Addressing obesity in breast cancer patients is critical for improving prognosis and quality of life. While current data do not suggest adverse safety signals with GLP-1 receptor agonists, more research is needed to fully understand their effects. Effective, safe, and sustainable weight management strategies are urgently needed to support breast cancer patients.
全球肥胖率和乳腺癌发病率都在上升,自1990年以来肥胖患病率增加了一倍多。到2022年,44%的女性超重,18%的女性肥胖。乳腺癌仍然是女性中最常见的恶性肿瘤,2020年有220万新发病例。相当一部分乳腺癌患者在诊断时超重或肥胖,这与更高的复发率和死亡率相关。最近,胰高血糖素样肽-1受体激动剂(GLP-1 RAs)已成为显著有效的减肥药物。了解肥胖、乳腺癌和减肥之间的关系对于改善患者预后至关重要。
使用PubMed、Medline和Web of Science等数据库对1996年至2024年的文献进行了全面综述。研究包括肥胖和乳腺癌发病率的流行病学数据、系统评价、荟萃分析以及针对乳腺癌患者的体重管理干预措施(行为改变、减肥手术和药物治疗)的临床试验。还综述了研究肥胖与乳腺癌进展之间生物学机制的临床前研究。
流行病学研究一致表明,超重和肥胖的绝经后女性患乳腺癌的风险增加。

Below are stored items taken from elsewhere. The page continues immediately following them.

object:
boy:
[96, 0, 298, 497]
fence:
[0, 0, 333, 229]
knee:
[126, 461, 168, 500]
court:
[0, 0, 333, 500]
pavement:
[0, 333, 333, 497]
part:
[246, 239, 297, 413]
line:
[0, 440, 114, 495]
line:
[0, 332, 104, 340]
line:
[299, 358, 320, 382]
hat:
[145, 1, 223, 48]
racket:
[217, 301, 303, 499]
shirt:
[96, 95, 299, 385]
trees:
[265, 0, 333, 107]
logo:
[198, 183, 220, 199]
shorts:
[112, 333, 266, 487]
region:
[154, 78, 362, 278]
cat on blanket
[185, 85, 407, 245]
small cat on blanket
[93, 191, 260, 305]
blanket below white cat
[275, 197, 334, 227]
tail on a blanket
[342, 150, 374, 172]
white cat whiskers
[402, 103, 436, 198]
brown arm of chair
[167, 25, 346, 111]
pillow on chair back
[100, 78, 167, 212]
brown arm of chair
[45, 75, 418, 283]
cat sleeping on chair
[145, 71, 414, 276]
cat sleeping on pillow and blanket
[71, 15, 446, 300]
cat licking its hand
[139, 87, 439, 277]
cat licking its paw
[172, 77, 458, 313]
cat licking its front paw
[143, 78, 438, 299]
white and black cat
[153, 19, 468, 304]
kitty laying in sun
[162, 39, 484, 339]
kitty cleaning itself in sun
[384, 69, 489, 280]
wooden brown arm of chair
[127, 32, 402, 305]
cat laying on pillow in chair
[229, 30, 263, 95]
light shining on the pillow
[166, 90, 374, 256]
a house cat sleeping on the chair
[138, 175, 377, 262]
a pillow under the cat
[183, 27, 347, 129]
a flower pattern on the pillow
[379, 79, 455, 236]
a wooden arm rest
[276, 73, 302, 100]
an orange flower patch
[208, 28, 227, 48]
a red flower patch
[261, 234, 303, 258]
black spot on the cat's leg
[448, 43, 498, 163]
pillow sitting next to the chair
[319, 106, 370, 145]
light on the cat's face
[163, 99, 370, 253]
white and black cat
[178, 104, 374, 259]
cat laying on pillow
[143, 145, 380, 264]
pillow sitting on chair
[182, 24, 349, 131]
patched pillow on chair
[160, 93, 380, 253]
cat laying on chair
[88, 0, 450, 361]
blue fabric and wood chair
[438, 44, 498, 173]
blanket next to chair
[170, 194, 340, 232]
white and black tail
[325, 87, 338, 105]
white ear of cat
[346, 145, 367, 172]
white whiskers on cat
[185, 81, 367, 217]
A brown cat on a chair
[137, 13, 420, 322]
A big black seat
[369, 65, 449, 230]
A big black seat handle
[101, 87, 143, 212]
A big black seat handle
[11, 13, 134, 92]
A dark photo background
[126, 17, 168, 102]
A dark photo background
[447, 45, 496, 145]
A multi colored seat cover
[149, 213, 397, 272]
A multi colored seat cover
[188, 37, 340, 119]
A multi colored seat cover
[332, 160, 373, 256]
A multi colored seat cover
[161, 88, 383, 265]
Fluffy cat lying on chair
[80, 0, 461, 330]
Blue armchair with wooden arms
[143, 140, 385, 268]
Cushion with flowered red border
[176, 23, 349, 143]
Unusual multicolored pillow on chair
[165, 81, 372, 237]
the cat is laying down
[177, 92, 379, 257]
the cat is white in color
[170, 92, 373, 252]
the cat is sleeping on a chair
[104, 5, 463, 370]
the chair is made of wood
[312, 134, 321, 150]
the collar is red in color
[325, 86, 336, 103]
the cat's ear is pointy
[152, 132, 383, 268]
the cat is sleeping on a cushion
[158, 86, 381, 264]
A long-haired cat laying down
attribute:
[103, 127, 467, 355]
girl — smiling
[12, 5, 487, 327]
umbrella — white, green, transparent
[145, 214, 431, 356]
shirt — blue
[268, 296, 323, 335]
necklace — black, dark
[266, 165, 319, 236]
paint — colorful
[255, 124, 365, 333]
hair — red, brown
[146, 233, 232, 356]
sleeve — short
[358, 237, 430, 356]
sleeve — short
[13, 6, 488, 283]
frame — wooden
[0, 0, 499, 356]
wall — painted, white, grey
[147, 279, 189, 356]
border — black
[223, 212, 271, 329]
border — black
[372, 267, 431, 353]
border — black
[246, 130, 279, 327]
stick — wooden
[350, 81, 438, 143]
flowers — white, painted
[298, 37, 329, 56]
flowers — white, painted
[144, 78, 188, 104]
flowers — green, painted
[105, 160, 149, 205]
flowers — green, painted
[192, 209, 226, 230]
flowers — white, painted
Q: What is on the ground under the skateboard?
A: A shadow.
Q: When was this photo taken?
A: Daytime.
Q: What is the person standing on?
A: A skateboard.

诊断时肥胖与更差的预后相关,包括更高的疾病复发率、乳腺癌特异性死亡率和全因死亡率。治疗期间体重增加,尤其是化疗期间,很常见,并且常常导致肌肉减少性肥胖。行为干预显示出适度的体重减轻,但难以维持。减肥手术可降低患乳腺癌的风险,但缺乏其对肿瘤特征和复发影响的数据。司美格鲁肽和替尔泊肽等GLP-1受体激动剂在非癌症人群中已显示出显著的体重减轻,但它们在乳腺癌患者中的安全性和有效性尚未得到充分证实。
肥胖在乳腺癌进展中作用的生物学机制涉及脂肪细胞因子、激素和炎性细胞因子之间的复杂相互作用。减肥干预有潜在益处,但在乳腺癌患者中维持体重减轻具有挑战性。新兴的药物治疗,特别是GLP-1受体激动剂,显示出有效体重管理的前景,但需要进一步研究以证实其安全性及其对乳腺癌预后的影响。
解决乳腺癌患者的肥胖问题对于改善预后和生活质量至关重要。虽然目前的数据未表明GLP-1受体激动剂存在不良安全信号,但需要更多研究来全面了解其效果。迫切需要有效、安全和可持续的体重管理策略来支持乳腺癌患者。